The splash of cold water from investors after an initial honeymoon underscores the huge challenge facing Mr. Milei as he looks to tamp down inflation heading toward 200 per cent, head off social unrest, rebuild depleted reserves and rescue a US$44-billion program with the International Monetary Fund (IMF).

He also faces pushback to his ‘omnibus’ reform bill aiming to privatize state entities and raising taxes in Congress, where his libertarian coalition is well short of a majority. A decree deregulating the economy has also faced legal hurdles.

“Reality is hitting him in his face,” said local financial analyst Marcelo Rojas. “His intentions are good, but that is not enough and that’s what we’re starting to see.”

The country’s sovereign bond prices have started to slip after a strong run since Mr.
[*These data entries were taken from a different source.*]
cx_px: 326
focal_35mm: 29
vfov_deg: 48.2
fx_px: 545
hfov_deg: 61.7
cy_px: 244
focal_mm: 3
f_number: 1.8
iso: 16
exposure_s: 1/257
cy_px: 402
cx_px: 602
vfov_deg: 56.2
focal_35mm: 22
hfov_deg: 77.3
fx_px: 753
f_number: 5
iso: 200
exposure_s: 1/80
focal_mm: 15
Milei’s win in mid-November. A country risk index has hit the highest level in seven weeks, and a “Bopreal” bond aimed at importers has failed to find buyers.

Meanwhile, the gap between the official peso-dollar exchange rate and parallel rates – used by many to get around tight capital controls – is widening again after a huge devaluation in December had narrowed it significantly.
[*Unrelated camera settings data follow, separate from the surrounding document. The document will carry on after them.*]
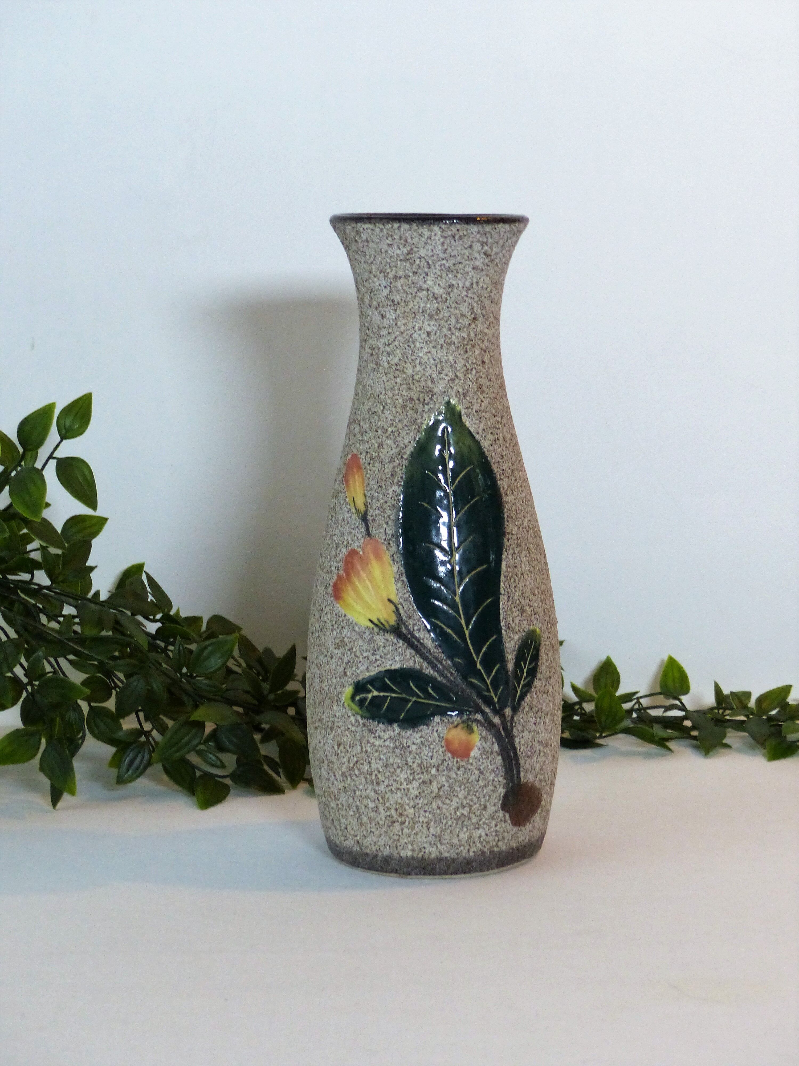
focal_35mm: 86
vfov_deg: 22.8
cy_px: 533
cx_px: 400
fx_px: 2647
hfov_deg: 17.2
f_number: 2.8
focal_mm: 14.5
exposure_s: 1/50
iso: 400
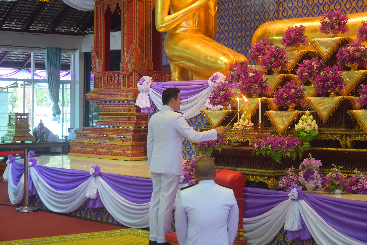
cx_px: 184
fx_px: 765
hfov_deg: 27.0
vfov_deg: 18.2
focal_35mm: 75
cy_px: 122
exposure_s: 1/40
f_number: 5
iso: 2000
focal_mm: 50
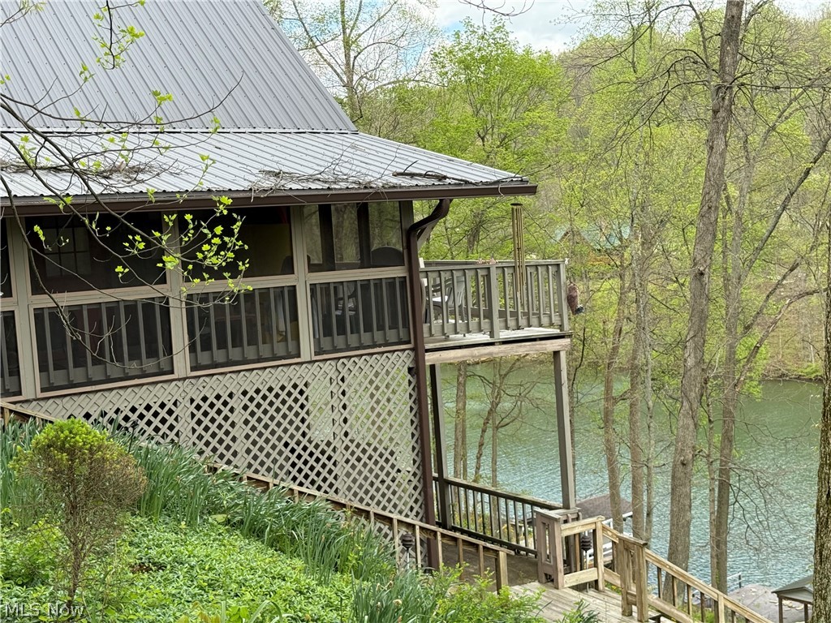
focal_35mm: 48
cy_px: 312
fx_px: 1152
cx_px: 416
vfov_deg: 30.3
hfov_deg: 39.7
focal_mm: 6.76
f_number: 1.78
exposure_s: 1/987
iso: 100
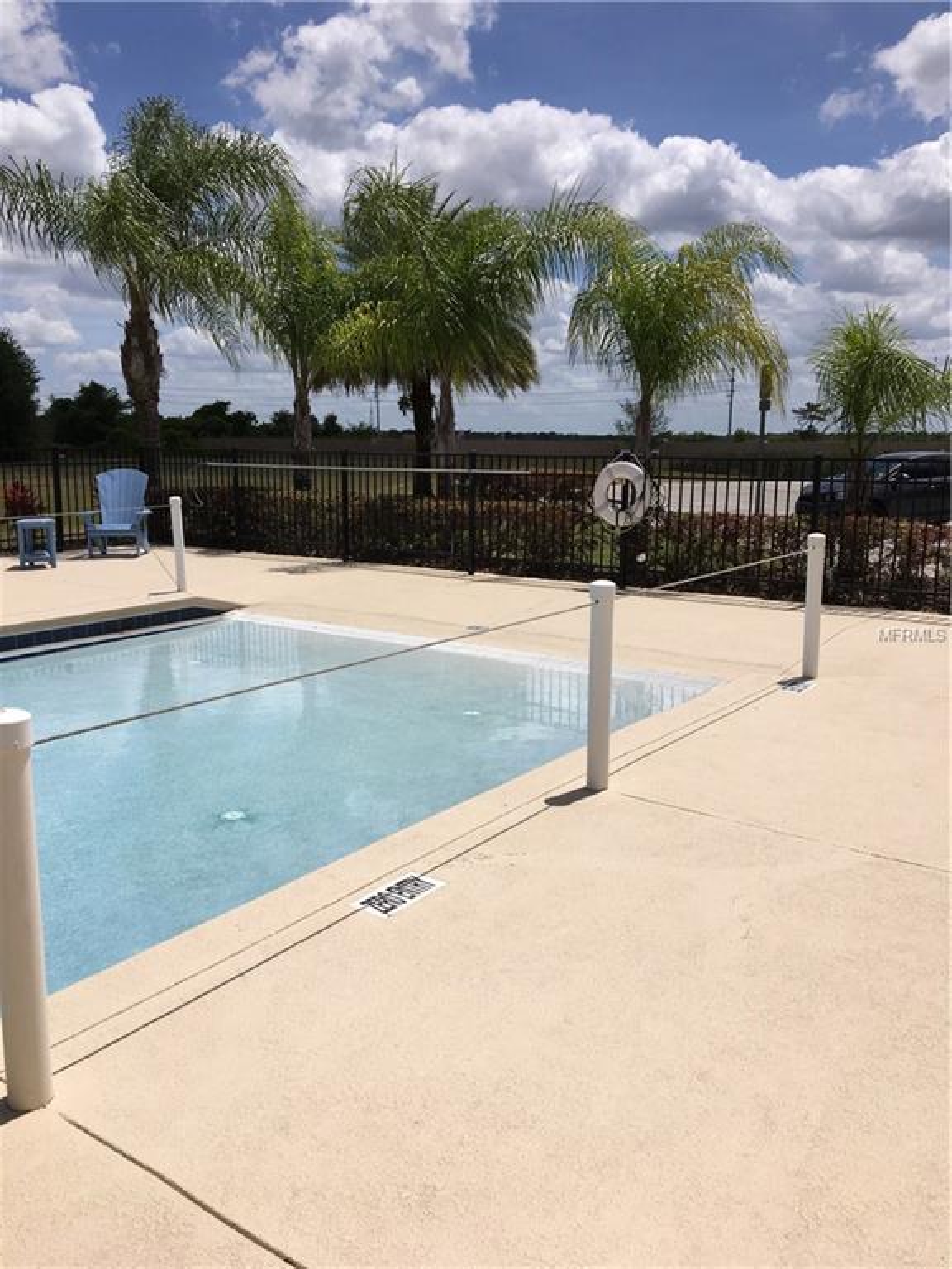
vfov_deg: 61.7
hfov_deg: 48.2
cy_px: 634
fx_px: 1063
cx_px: 476
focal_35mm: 29
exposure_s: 1/4525
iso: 25
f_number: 2.2
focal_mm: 4.15
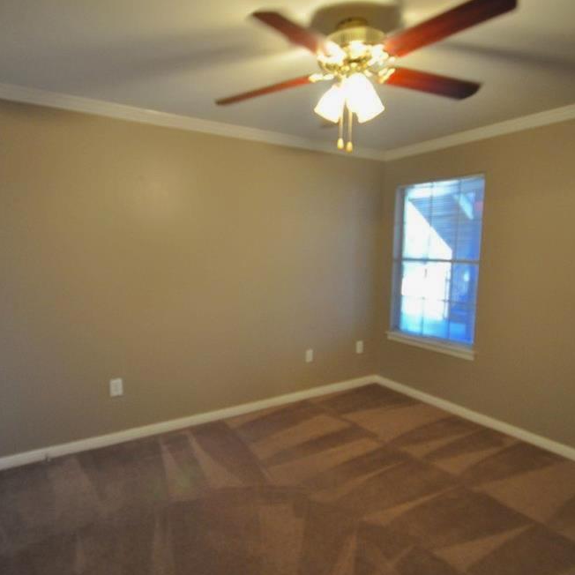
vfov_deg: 74.8
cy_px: 284
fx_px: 376
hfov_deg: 74.5
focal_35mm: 20
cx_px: 253
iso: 1250
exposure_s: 1/30
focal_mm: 10
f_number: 4
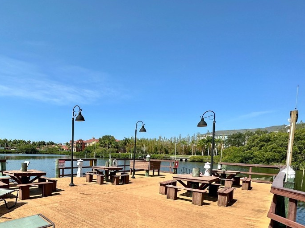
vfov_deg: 60.5
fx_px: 185
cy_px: 167
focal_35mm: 21
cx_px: 88
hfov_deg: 75.0
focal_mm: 2.22
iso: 50
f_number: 2.2
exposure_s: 1/2212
“The government is beginning to face its first obstacles. Its lack of political muscle is now more evident: the bonus for importers failed to take off and the exchange gap has widened again earlier than expected,” brokerage Cohen said in a note.

It added Mr. Milei’s decree and reform bill did not look promising unless the President was willing to compromise.
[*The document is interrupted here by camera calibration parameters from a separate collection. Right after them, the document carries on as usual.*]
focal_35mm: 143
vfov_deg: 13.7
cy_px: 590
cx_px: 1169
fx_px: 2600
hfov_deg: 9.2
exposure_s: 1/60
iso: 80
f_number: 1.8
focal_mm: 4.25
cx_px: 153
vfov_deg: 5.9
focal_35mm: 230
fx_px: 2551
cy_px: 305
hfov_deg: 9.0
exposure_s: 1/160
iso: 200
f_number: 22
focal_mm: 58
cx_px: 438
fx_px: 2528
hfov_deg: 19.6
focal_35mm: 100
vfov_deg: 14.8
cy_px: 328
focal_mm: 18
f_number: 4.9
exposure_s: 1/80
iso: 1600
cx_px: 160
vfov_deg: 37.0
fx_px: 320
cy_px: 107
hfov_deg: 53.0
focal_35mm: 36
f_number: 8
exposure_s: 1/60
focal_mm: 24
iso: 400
The central bank has, however, built up almost US$4-billion in foreign currency reserves since Mr. Milei took office, and the local S&P Merval stock index remains up strongly, with state oil firm YPF having been buoyed by privatization talk.

All eyes meanwhile are on the economy, with inflation expected to have clocked in at nearly 30 per cent in December and topped 200 per cent last year. Two-fifths of people are already in poverty.

The country, a major grains exporter, is also racing to revive its huge IMF deal, with talks in Buenos Aires over the last week aiming to unlock the seventh review of the program and about US$3.3-billion of funds.

Economist Aldo Abram from the Libertad y Progreso Foundation said the market outlook rested heavily on Mr. Milei’s success or failure with his reforms.

“The bad thing is that, as is happening now, all the news that could slow down the government’s progress will create a further fall in demand for pesos, putting us closer to hyperinflation,” Mr. Abram said.

“On the other hand, everything that leads to confirming the change of course will encourage preference for local assets, moving us away from crisis.”